O documento está se propondo a resolver um problema, que é a melhoria da qualidade da formação docente, não tem a pretensão de resolver todas as questões que dizem respeito à carreira, isso é muito maior do que esse texto.

Magali Aparecida Silvestre, professora e diretora acadêmica da Escola de Filosofia, Letras e Ciências Humanas da Universidade Federal de São Paulo (Unifesp)

“A ideia de uma base comum é boa, porque dá parâmetro. Os problemas estão nas concepções que subjazem, porque é uma base que pensa uma formação muito parecida para a maioria dos professores em um Brasil muito desigual e diverso

Não vislumbro no texto competências para o professor ser mais autônomo em relação às decisões curriculares, para ser reflexivo, crítico e agir como um pesquisador. Para estar em constante revisão da sua prática, para ter um olhar investigativo, e pensar o que acontece com essa criança, nesse território. 

Também acho que esse texto só leva em conta desempenho, e desconsidera o contexto dos professores.

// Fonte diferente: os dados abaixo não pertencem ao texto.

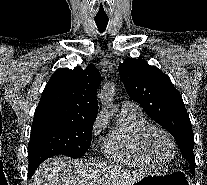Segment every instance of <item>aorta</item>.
<instances>
[{"mask_svg": "<svg viewBox=\"0 0 207 185\" xmlns=\"http://www.w3.org/2000/svg\"><path fill=\"white\" fill-rule=\"evenodd\" d=\"M114 85L110 82L105 83L99 93V99L103 106H107L113 99Z\"/></svg>", "mask_w": 207, "mask_h": 185, "instance_id": "762f6f07", "label": "aorta"}]
</instances>
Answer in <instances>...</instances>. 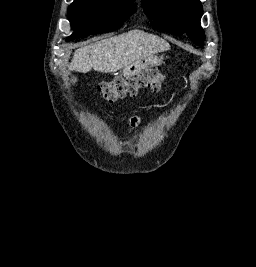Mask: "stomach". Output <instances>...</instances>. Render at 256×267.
Returning <instances> with one entry per match:
<instances>
[{
	"mask_svg": "<svg viewBox=\"0 0 256 267\" xmlns=\"http://www.w3.org/2000/svg\"><path fill=\"white\" fill-rule=\"evenodd\" d=\"M135 67H163V62H135Z\"/></svg>",
	"mask_w": 256,
	"mask_h": 267,
	"instance_id": "stomach-1",
	"label": "stomach"
}]
</instances>
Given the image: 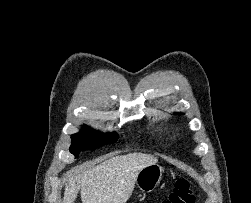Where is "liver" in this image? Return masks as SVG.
Instances as JSON below:
<instances>
[{"instance_id": "obj_1", "label": "liver", "mask_w": 251, "mask_h": 203, "mask_svg": "<svg viewBox=\"0 0 251 203\" xmlns=\"http://www.w3.org/2000/svg\"><path fill=\"white\" fill-rule=\"evenodd\" d=\"M157 161L152 155L135 152L112 157L82 174L69 172L63 203H74L79 191L82 203H126L139 171Z\"/></svg>"}]
</instances>
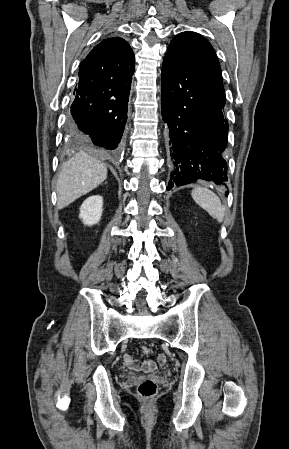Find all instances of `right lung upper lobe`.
Instances as JSON below:
<instances>
[{"instance_id": "1", "label": "right lung upper lobe", "mask_w": 289, "mask_h": 449, "mask_svg": "<svg viewBox=\"0 0 289 449\" xmlns=\"http://www.w3.org/2000/svg\"><path fill=\"white\" fill-rule=\"evenodd\" d=\"M135 66L130 45L122 38L102 40L81 62L79 77L99 79L111 77L121 70Z\"/></svg>"}]
</instances>
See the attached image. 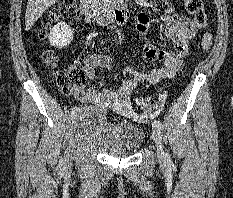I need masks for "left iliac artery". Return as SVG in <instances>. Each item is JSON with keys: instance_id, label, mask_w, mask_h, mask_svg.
I'll return each mask as SVG.
<instances>
[{"instance_id": "1", "label": "left iliac artery", "mask_w": 233, "mask_h": 198, "mask_svg": "<svg viewBox=\"0 0 233 198\" xmlns=\"http://www.w3.org/2000/svg\"><path fill=\"white\" fill-rule=\"evenodd\" d=\"M153 126L161 129L162 128V123L159 120H154L153 121ZM167 156H168V161L171 162L169 154H167Z\"/></svg>"}]
</instances>
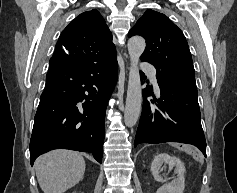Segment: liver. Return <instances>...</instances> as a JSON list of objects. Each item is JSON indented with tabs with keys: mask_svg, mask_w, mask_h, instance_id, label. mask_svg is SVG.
I'll list each match as a JSON object with an SVG mask.
<instances>
[{
	"mask_svg": "<svg viewBox=\"0 0 237 193\" xmlns=\"http://www.w3.org/2000/svg\"><path fill=\"white\" fill-rule=\"evenodd\" d=\"M85 167L82 155L70 150L48 152L34 163L37 180L44 193H64L80 182Z\"/></svg>",
	"mask_w": 237,
	"mask_h": 193,
	"instance_id": "6515ba94",
	"label": "liver"
}]
</instances>
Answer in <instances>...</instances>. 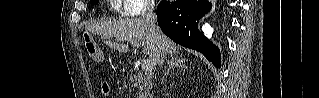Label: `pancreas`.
<instances>
[{
	"instance_id": "obj_1",
	"label": "pancreas",
	"mask_w": 319,
	"mask_h": 98,
	"mask_svg": "<svg viewBox=\"0 0 319 98\" xmlns=\"http://www.w3.org/2000/svg\"><path fill=\"white\" fill-rule=\"evenodd\" d=\"M131 79H135V88L137 98H147L152 94L153 84L149 74L139 72L138 75L134 74Z\"/></svg>"
}]
</instances>
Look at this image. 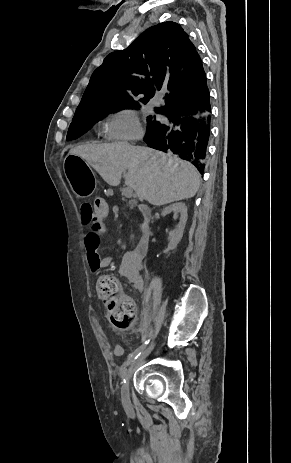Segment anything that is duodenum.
<instances>
[{
	"instance_id": "410a0bca",
	"label": "duodenum",
	"mask_w": 291,
	"mask_h": 463,
	"mask_svg": "<svg viewBox=\"0 0 291 463\" xmlns=\"http://www.w3.org/2000/svg\"><path fill=\"white\" fill-rule=\"evenodd\" d=\"M138 209L141 211L145 221L147 222L150 221L152 212L148 210V205L146 203H141L138 206ZM150 237H151L150 231L146 229L143 233V236L140 238L135 248V252L139 256L141 257L146 256L148 252V248H149Z\"/></svg>"
}]
</instances>
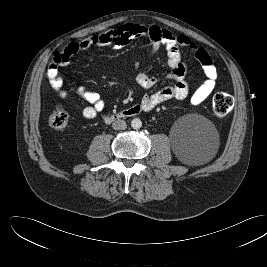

A qualidade da educação depende da formação dos professores, mas também das condições de trabalho e de carreira.

Há, ainda, o risco de formatar essa profissão e formar um professor técnico que dá conteúdo para os alunos, e a BNCC faz parte do projeto de educação que leva o professor a essa perspectiva. Além disso, as avaliações externas foram pautando os currículos e a escola deixou de se pensar como o lugar de garantia dos conhecimentos acumulados, de formar os futuros cientistas, professores, historiadores. Temos uma educação reduzida com professores em condições de trabalho precárias.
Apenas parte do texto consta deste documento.